2. Explain what they are doing. Since it would be narcissistic to only talk about yourself, describe the actions your kid is making too. This goes along with number 1 above, and will help them begin to understand their capabilities.

Yes dear, you are accurately portraying Chucky, the killer doll.
Yes dear, you are accurately portraying Chucky, the killer doll.

3. Make eye contact when speaking to your child. In doing so, your child may be more inclined to communicate. Of course, watch what you’re doing too; like changing dirty diapers!! I’ve tried looking into her eyes while explaining how I’m cleaning her bottom and next thing I knew, well, you know. #ParentingFail

4. Read to them often. Even when they can’t stand still and try to tear the pages from your hands as they scream, keep reading! Avery does this to Going Mom and I daily, but trust me, you’ll help build vocabulary skills and maybe even have them reading before others their age.
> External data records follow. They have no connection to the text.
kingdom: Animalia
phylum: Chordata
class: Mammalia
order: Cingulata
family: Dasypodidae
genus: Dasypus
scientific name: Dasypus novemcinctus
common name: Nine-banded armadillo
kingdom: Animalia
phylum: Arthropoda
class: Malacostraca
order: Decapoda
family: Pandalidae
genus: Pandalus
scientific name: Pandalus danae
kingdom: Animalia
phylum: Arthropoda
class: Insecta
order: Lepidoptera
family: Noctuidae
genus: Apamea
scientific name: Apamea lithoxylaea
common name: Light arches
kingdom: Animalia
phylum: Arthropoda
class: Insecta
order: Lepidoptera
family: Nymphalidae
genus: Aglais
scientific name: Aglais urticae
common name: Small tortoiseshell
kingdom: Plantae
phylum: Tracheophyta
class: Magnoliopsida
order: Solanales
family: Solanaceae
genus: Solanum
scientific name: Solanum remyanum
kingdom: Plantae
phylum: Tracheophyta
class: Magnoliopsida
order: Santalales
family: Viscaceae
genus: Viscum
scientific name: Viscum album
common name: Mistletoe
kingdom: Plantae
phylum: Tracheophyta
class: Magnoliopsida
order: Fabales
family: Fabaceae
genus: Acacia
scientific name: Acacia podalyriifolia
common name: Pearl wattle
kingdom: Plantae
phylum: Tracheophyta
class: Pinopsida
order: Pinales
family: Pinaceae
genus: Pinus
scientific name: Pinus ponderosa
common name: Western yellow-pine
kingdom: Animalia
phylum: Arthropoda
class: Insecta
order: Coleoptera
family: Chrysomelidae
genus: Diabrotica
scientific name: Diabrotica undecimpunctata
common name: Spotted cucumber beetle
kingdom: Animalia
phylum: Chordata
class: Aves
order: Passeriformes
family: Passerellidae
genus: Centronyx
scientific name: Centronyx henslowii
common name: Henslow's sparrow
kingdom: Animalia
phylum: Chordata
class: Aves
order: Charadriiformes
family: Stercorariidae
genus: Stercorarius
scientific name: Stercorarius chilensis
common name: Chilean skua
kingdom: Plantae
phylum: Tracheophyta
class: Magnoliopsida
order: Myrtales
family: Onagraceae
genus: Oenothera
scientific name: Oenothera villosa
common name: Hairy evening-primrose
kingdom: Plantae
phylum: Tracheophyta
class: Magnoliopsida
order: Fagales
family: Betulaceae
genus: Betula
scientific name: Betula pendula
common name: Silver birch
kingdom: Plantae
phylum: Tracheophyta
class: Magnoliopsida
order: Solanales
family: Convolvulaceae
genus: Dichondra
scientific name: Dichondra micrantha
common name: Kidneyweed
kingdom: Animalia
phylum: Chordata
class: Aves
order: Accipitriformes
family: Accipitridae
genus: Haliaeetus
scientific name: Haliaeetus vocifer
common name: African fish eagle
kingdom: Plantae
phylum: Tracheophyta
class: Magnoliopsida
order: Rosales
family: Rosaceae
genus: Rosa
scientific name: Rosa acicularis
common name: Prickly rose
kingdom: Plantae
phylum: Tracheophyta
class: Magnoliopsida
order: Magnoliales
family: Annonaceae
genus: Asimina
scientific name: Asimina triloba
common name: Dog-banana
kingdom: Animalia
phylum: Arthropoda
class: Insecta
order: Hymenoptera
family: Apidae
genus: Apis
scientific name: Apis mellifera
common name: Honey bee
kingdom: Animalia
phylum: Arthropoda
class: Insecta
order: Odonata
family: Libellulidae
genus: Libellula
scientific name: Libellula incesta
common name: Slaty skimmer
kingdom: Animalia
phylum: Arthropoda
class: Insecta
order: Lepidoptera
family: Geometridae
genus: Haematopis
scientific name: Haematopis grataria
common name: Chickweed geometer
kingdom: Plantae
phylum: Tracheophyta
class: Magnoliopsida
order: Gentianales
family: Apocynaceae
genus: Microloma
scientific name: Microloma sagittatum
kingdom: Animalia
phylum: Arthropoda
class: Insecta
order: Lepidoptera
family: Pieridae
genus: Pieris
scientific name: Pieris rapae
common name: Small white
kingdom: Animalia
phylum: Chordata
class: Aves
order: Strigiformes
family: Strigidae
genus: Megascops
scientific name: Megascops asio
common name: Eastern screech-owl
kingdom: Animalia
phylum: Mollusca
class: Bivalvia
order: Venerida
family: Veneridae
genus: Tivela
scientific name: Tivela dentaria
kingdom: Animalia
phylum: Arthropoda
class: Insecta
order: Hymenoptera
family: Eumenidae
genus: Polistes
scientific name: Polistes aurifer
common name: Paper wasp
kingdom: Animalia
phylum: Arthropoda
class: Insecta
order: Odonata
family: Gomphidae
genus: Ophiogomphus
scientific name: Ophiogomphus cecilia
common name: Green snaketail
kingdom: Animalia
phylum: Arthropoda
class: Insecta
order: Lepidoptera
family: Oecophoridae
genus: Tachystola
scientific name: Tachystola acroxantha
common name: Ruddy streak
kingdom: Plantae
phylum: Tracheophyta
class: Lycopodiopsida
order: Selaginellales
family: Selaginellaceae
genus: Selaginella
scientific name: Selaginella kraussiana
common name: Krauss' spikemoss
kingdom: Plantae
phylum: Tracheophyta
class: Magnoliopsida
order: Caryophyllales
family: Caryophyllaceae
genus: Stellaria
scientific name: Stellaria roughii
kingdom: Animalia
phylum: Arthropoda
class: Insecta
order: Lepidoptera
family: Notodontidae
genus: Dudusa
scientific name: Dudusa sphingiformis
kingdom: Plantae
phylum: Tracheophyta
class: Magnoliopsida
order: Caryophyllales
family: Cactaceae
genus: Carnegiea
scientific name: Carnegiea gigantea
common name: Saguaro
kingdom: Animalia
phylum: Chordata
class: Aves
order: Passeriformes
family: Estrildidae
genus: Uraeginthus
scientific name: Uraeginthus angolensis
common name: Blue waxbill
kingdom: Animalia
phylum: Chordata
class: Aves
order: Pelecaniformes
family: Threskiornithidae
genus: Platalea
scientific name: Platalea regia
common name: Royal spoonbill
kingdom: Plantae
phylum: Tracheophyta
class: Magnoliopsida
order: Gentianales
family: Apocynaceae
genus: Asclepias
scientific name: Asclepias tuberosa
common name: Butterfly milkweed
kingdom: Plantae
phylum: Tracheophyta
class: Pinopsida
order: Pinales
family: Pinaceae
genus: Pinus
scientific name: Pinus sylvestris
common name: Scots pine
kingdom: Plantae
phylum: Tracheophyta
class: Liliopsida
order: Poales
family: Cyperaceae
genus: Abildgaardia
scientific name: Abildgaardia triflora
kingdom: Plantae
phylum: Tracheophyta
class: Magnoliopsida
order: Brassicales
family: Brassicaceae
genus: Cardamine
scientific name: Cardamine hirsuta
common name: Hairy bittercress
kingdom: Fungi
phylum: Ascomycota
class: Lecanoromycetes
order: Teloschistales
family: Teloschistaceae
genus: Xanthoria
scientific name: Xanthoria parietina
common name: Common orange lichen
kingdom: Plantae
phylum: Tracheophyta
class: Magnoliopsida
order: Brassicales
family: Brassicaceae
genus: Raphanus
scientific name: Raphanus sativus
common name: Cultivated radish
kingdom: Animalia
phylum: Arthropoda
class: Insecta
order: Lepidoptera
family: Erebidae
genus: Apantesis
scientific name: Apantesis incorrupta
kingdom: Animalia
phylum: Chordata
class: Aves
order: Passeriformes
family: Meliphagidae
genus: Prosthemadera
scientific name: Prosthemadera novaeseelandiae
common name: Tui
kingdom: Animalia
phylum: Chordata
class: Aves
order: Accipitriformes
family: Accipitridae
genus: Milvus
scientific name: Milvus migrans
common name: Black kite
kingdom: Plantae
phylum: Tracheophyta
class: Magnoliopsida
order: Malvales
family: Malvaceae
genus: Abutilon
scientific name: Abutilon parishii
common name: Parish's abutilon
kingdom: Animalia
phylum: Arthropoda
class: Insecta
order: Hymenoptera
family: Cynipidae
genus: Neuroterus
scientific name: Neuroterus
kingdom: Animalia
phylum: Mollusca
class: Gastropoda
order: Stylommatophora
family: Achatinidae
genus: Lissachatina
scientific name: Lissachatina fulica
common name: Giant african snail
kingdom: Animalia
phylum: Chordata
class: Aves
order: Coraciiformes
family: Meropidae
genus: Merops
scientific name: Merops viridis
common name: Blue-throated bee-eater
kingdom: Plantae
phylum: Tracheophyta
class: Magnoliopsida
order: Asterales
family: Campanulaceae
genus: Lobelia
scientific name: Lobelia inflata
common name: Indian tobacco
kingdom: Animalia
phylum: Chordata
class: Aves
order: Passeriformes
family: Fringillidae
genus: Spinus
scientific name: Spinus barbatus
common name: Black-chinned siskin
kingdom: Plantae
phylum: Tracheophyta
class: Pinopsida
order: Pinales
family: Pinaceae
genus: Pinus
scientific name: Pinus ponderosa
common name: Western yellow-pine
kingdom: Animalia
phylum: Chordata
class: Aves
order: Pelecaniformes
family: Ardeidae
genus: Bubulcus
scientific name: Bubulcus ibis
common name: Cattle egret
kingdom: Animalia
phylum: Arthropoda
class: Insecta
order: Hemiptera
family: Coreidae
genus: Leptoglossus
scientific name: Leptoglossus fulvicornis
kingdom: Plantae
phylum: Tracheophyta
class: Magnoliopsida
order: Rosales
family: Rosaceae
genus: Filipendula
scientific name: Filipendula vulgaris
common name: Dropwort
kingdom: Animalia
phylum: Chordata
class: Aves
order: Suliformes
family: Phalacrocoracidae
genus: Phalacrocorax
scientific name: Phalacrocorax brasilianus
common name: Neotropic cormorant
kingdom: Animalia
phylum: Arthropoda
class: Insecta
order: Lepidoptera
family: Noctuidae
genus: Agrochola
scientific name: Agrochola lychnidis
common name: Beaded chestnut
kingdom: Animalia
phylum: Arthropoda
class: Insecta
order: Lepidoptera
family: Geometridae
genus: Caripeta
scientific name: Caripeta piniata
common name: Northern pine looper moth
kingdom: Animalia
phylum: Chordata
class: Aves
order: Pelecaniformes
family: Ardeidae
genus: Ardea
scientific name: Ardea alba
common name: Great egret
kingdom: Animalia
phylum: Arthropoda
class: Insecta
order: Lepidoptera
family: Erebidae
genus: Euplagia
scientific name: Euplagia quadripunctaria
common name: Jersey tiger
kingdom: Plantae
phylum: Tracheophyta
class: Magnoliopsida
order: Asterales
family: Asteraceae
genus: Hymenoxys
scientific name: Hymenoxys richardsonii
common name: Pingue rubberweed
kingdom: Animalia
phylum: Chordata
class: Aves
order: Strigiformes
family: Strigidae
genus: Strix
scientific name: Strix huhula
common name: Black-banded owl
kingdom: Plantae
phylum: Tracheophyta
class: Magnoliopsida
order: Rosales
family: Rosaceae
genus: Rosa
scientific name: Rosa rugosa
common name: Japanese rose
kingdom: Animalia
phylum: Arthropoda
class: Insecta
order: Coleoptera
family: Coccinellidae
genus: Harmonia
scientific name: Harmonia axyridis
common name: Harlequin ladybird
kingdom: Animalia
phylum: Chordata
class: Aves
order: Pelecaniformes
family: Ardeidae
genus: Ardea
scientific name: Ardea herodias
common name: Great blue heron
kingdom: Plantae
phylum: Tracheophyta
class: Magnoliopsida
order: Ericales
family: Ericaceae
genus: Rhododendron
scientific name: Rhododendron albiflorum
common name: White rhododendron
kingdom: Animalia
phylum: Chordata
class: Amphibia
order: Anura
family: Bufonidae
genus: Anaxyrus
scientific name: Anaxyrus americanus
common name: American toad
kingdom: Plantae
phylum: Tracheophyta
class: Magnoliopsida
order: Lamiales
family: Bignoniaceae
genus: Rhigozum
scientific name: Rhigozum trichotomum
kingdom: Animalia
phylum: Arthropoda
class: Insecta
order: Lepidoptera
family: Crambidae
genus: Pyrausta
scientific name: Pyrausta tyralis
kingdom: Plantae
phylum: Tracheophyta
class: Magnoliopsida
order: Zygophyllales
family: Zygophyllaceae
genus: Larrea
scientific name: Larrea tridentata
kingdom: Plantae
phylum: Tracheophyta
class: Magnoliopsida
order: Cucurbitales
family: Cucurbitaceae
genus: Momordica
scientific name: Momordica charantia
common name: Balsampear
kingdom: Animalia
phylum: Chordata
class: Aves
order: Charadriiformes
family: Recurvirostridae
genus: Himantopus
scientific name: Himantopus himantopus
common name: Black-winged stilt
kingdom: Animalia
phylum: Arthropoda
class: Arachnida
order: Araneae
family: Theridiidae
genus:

Make sure to choose books with big, bright colors and fun pictures. Moby Dick is not the best book to start with. 🙂

5. Acknowledge their sounds and actions. When Avery started blowing raspberries, we made sure to return the action and let her know what she was doing. Now that’s she’s babbling a lot, we repeat (as good as we can) the string of “words” she spouts out and encourage words like “momma” and “da da”. Lately, Avery has become an expert at sticking out her tongue on queue and it makes my wife and I so proud!

6. Play music. You don’t have to have “The Wheels on the Bus” on repeat, play actual music, whatever you like, and it’ll be fine. This is a big one for keeping sane and having some kind of background noise at all times. Almost every day, I turn on Pandora with a mix of my favorite channels and frequently sing out loud with Avery staring at me in bewilderment. Despite the strange looks you might receive, have no doubt that your kid will pick up on words that help expand their vocabulary. For this reason, I tend to stay away from the Eminem station….

Although you can never fully escape the awkward silence when you’re an at-home parent with only one kid who’s not yet talking, these six solutions will help get you through this time and help build your child’s speech and learning skills as well.

Have you made use of any of these before?

Do you have other tips/advice to share?